What you have to do - Print each entry word for word.

━━━ Task inputs ━━━

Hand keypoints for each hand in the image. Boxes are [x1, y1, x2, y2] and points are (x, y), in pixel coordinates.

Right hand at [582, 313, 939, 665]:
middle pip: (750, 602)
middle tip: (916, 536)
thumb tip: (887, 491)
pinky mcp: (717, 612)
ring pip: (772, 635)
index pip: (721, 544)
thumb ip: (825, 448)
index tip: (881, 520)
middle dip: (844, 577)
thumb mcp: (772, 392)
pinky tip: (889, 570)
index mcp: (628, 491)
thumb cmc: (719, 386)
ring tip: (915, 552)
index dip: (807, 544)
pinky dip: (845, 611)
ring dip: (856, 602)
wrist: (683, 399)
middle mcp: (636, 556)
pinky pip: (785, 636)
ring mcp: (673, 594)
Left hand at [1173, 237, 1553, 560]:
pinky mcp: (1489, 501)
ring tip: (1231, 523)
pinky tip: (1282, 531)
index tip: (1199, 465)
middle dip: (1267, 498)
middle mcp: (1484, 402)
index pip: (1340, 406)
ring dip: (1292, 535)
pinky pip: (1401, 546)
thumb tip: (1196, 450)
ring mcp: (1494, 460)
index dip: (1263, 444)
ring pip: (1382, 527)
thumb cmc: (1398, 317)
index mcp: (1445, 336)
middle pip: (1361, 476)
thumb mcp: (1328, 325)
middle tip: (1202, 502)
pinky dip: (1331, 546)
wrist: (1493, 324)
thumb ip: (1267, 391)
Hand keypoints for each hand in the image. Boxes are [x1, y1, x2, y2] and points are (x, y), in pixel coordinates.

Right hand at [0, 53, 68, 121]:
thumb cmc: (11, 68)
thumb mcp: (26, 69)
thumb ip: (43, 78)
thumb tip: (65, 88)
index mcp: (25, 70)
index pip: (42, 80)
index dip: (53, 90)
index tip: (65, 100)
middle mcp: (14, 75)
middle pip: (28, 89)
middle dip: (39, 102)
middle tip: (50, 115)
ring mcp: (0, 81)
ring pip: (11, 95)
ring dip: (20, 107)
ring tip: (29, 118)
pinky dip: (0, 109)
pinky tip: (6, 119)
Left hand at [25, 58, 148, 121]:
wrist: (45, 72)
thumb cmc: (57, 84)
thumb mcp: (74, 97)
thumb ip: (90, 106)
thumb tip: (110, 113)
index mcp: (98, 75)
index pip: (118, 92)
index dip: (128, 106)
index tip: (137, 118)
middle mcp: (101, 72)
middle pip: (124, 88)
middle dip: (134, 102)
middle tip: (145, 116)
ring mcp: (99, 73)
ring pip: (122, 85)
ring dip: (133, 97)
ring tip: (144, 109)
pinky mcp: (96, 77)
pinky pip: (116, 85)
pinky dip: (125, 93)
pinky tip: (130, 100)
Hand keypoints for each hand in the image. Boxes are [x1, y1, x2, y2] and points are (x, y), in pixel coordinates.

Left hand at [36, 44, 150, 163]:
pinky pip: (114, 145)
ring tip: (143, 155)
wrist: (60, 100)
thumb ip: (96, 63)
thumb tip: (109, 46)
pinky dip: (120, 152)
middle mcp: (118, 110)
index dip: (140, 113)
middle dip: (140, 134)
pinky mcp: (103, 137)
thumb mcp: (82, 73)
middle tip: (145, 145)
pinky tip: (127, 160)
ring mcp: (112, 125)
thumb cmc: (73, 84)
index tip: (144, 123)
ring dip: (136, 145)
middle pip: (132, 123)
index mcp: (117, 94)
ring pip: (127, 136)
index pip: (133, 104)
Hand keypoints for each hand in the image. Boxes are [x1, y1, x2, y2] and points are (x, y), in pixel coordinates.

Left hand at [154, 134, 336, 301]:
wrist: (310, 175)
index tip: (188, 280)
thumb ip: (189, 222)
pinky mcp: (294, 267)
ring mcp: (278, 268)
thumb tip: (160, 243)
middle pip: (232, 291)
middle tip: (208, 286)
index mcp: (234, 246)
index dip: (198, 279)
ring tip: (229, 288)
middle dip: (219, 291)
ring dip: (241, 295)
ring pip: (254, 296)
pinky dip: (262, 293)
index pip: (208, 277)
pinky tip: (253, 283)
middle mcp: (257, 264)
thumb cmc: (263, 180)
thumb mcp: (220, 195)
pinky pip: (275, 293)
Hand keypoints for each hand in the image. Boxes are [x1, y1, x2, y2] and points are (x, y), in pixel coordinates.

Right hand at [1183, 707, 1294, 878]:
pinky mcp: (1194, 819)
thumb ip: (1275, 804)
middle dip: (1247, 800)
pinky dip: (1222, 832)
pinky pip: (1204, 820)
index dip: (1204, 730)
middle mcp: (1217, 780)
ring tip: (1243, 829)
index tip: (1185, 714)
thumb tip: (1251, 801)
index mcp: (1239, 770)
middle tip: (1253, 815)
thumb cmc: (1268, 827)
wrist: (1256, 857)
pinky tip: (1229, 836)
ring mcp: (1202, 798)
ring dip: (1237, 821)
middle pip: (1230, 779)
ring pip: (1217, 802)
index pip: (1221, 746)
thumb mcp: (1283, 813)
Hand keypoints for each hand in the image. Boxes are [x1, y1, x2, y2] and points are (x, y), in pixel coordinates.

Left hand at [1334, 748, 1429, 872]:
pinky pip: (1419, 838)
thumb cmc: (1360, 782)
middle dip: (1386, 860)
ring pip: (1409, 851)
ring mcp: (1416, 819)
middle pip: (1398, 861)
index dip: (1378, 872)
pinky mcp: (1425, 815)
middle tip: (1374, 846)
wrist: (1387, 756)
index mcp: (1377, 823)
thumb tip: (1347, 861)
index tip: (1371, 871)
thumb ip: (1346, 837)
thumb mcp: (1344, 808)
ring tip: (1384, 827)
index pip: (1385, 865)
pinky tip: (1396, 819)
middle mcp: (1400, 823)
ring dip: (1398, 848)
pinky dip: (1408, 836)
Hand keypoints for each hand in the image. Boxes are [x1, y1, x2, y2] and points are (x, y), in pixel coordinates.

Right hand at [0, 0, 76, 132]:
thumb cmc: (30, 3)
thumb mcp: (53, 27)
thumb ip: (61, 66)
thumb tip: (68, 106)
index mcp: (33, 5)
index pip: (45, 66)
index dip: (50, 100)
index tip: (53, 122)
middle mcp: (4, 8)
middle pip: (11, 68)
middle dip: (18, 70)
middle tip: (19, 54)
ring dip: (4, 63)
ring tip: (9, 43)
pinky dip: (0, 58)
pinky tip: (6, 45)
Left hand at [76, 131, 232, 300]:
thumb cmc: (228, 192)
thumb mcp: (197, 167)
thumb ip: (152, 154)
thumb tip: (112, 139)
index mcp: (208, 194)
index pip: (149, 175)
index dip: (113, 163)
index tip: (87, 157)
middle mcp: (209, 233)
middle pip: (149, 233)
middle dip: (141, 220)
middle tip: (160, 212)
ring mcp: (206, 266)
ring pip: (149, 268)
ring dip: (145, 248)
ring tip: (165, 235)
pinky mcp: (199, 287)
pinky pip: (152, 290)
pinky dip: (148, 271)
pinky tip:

━━━

Task answer -
Hand keypoints for each hand in the image. Boxes are [x1, y1, x2, y2] and points are (x, y), in pixel coordinates.

Right hand at [582, 313, 939, 665]:
middle pip: (750, 602)
middle tip: (916, 536)
thumb tip: (887, 491)
pinky mcp: (717, 612)
ring pip: (772, 635)
index pip: (721, 544)
thumb ip: (825, 448)
index tip: (881, 520)
middle dip: (844, 577)
thumb mcp: (772, 392)
pinky tip: (889, 570)
index mcp: (628, 491)
thumb cmc: (719, 386)
ring tip: (915, 552)
index dip: (807, 544)
pinky dip: (845, 611)
ring dip: (856, 602)
wrist: (683, 399)
middle mcp: (636, 556)
pinky pip: (785, 636)
ring mcp: (673, 594)
Left hand at [1173, 237, 1553, 560]:
pinky mcp: (1489, 501)
ring tip: (1231, 523)
pinky tip: (1282, 531)
index tip: (1199, 465)
middle dip: (1267, 498)
middle mcp: (1484, 402)
index pip: (1340, 406)
ring dip: (1292, 535)
pinky pip: (1401, 546)
thumb tip: (1196, 450)
ring mcp: (1494, 460)
index dip: (1263, 444)
ring pip: (1382, 527)
thumb cmc: (1398, 317)
index mcp: (1445, 336)
middle pip: (1361, 476)
thumb mcp: (1328, 325)
middle tip: (1202, 502)
pinky dip: (1331, 546)
wrist: (1493, 324)
thumb ip: (1267, 391)
Hand keypoints for each hand in the image. Boxes are [x1, y1, x2, y2] and points are (x, y), in pixel coordinates.

Right hand at [0, 53, 68, 121]:
thumb cmc: (11, 68)
thumb mcp: (26, 69)
thumb ip: (43, 78)
thumb tip: (65, 88)
index mcp: (25, 70)
index pip: (42, 80)
index dip: (53, 90)
index tip: (65, 100)
middle mcp: (14, 75)
middle pip: (28, 89)
middle dip: (39, 102)
middle tip: (50, 115)
ring mcp: (0, 81)
ring pip: (11, 95)
ring dip: (20, 107)
ring tip: (29, 118)
pinky dip: (0, 109)
pinky tip: (6, 119)
Left hand at [25, 58, 148, 121]:
wrist: (45, 72)
thumb cmc: (57, 84)
thumb mcp: (74, 97)
thumb ip: (90, 106)
thumb tip: (110, 113)
index mcp: (98, 75)
index pip: (118, 92)
index dip: (128, 106)
index tip: (137, 118)
middle mcp: (101, 72)
middle pip: (124, 88)
middle dip: (134, 102)
middle tip: (145, 116)
ring mcp: (99, 73)
ring pip: (122, 85)
ring dip: (133, 97)
ring tip: (144, 109)
pinky mcp: (96, 77)
pinky pip: (116, 85)
pinky dip: (125, 93)
pinky tip: (130, 100)
Hand keypoints for each hand in the image. Boxes are [x1, y1, x2, y2] and points are (x, y), in pixel coordinates.

Left hand at [36, 44, 150, 163]:
pinky pip: (114, 145)
ring tip: (143, 155)
wrist: (60, 100)
thumb ip: (96, 63)
thumb tip: (109, 46)
pinky dip: (120, 152)
middle mcp: (118, 110)
index dip: (140, 113)
middle dip: (140, 134)
pinky mcp: (103, 137)
thumb mcp: (82, 73)
middle tip: (145, 145)
pinky tip: (127, 160)
ring mcp: (112, 125)
thumb cmc: (73, 84)
index tip: (144, 123)
ring dip: (136, 145)
middle pip: (132, 123)
index mcp: (117, 94)
ring pip: (127, 136)
index pip: (133, 104)
Hand keypoints for each hand in the image. Boxes are [x1, y1, x2, y2] and points are (x, y), in pixel coordinates.

Left hand at [154, 134, 336, 301]:
wrist: (310, 175)
index tip: (188, 280)
thumb ip: (189, 222)
pinky mcp: (294, 267)
ring mcp: (278, 268)
thumb tip: (160, 243)
middle pip: (232, 291)
middle tip: (208, 286)
index mcp: (234, 246)
index dip: (198, 279)
ring tip: (229, 288)
middle dip: (219, 291)
ring dip: (241, 295)
ring pip: (254, 296)
pinky dip: (262, 293)
index pip: (208, 277)
pinky tip: (253, 283)
middle mcp: (257, 264)
thumb cmc: (263, 180)
thumb mcp: (220, 195)
pinky pip: (275, 293)
Hand keypoints for each hand in the image. Boxes are [x1, y1, x2, y2] and points are (x, y), in pixel coordinates.

Right hand at [1183, 707, 1294, 878]:
pinky mcp: (1194, 819)
thumb ip: (1275, 804)
middle dip: (1247, 800)
pinky dip: (1222, 832)
pinky pip: (1204, 820)
index dip: (1204, 730)
middle mcp: (1217, 780)
ring tip: (1243, 829)
index tip: (1185, 714)
thumb tip: (1251, 801)
index mcp: (1239, 770)
middle tip: (1253, 815)
thumb cmc: (1268, 827)
wrist: (1256, 857)
pinky tip: (1229, 836)
ring mcp: (1202, 798)
ring dip: (1237, 821)
middle pip: (1230, 779)
ring pip: (1217, 802)
index pip: (1221, 746)
thumb mcp: (1283, 813)
Hand keypoints for each hand in the image. Boxes are [x1, y1, x2, y2] and points are (x, y), in pixel coordinates.

Left hand at [1334, 748, 1429, 872]:
pinky pip: (1419, 838)
thumb cmc: (1360, 782)
middle dip: (1386, 860)
ring pip: (1409, 851)
ring mcp: (1416, 819)
middle pip: (1398, 861)
index dip: (1378, 872)
pinky mcp: (1425, 815)
middle tip: (1374, 846)
wrist: (1387, 756)
index mcp: (1377, 823)
thumb tip: (1347, 861)
index tip: (1371, 871)
thumb ip: (1346, 837)
thumb mcp: (1344, 808)
ring tip: (1384, 827)
index pip: (1385, 865)
pinky tip: (1396, 819)
middle mcp: (1400, 823)
ring dip: (1398, 848)
pinky dip: (1408, 836)
Hand keypoints for each hand in the image. Boxes are [x1, y1, x2, y2] and points are (x, y), in pixel coordinates.

Right hand at [0, 0, 76, 132]:
thumb cmc: (30, 3)
thumb mcp: (53, 27)
thumb ip: (61, 66)
thumb tip: (68, 106)
index mcp: (33, 5)
index pip: (45, 66)
index dip: (50, 100)
index tip: (53, 122)
middle mcp: (4, 8)
middle pip: (11, 68)
middle dip: (18, 70)
middle tip: (19, 54)
ring dip: (4, 63)
ring tip: (9, 43)
pinky dip: (0, 58)
pinky tip: (6, 45)
Left hand at [76, 131, 232, 300]:
thumb cmc: (228, 192)
thumb mcp: (197, 167)
thumb ip: (152, 154)
thumb tip: (112, 139)
index mcp: (208, 194)
index pip: (149, 175)
index dip: (113, 163)
index tip: (87, 157)
middle mcp: (209, 233)
middle pip: (149, 233)
middle dip: (141, 220)
middle tip: (160, 212)
ring mcp: (206, 266)
ring pip: (149, 268)
ring dip: (145, 248)
ring tip: (165, 235)
pinky mcp: (199, 287)
pinky pip: (152, 290)
pinky dip: (148, 271)
pinky tip:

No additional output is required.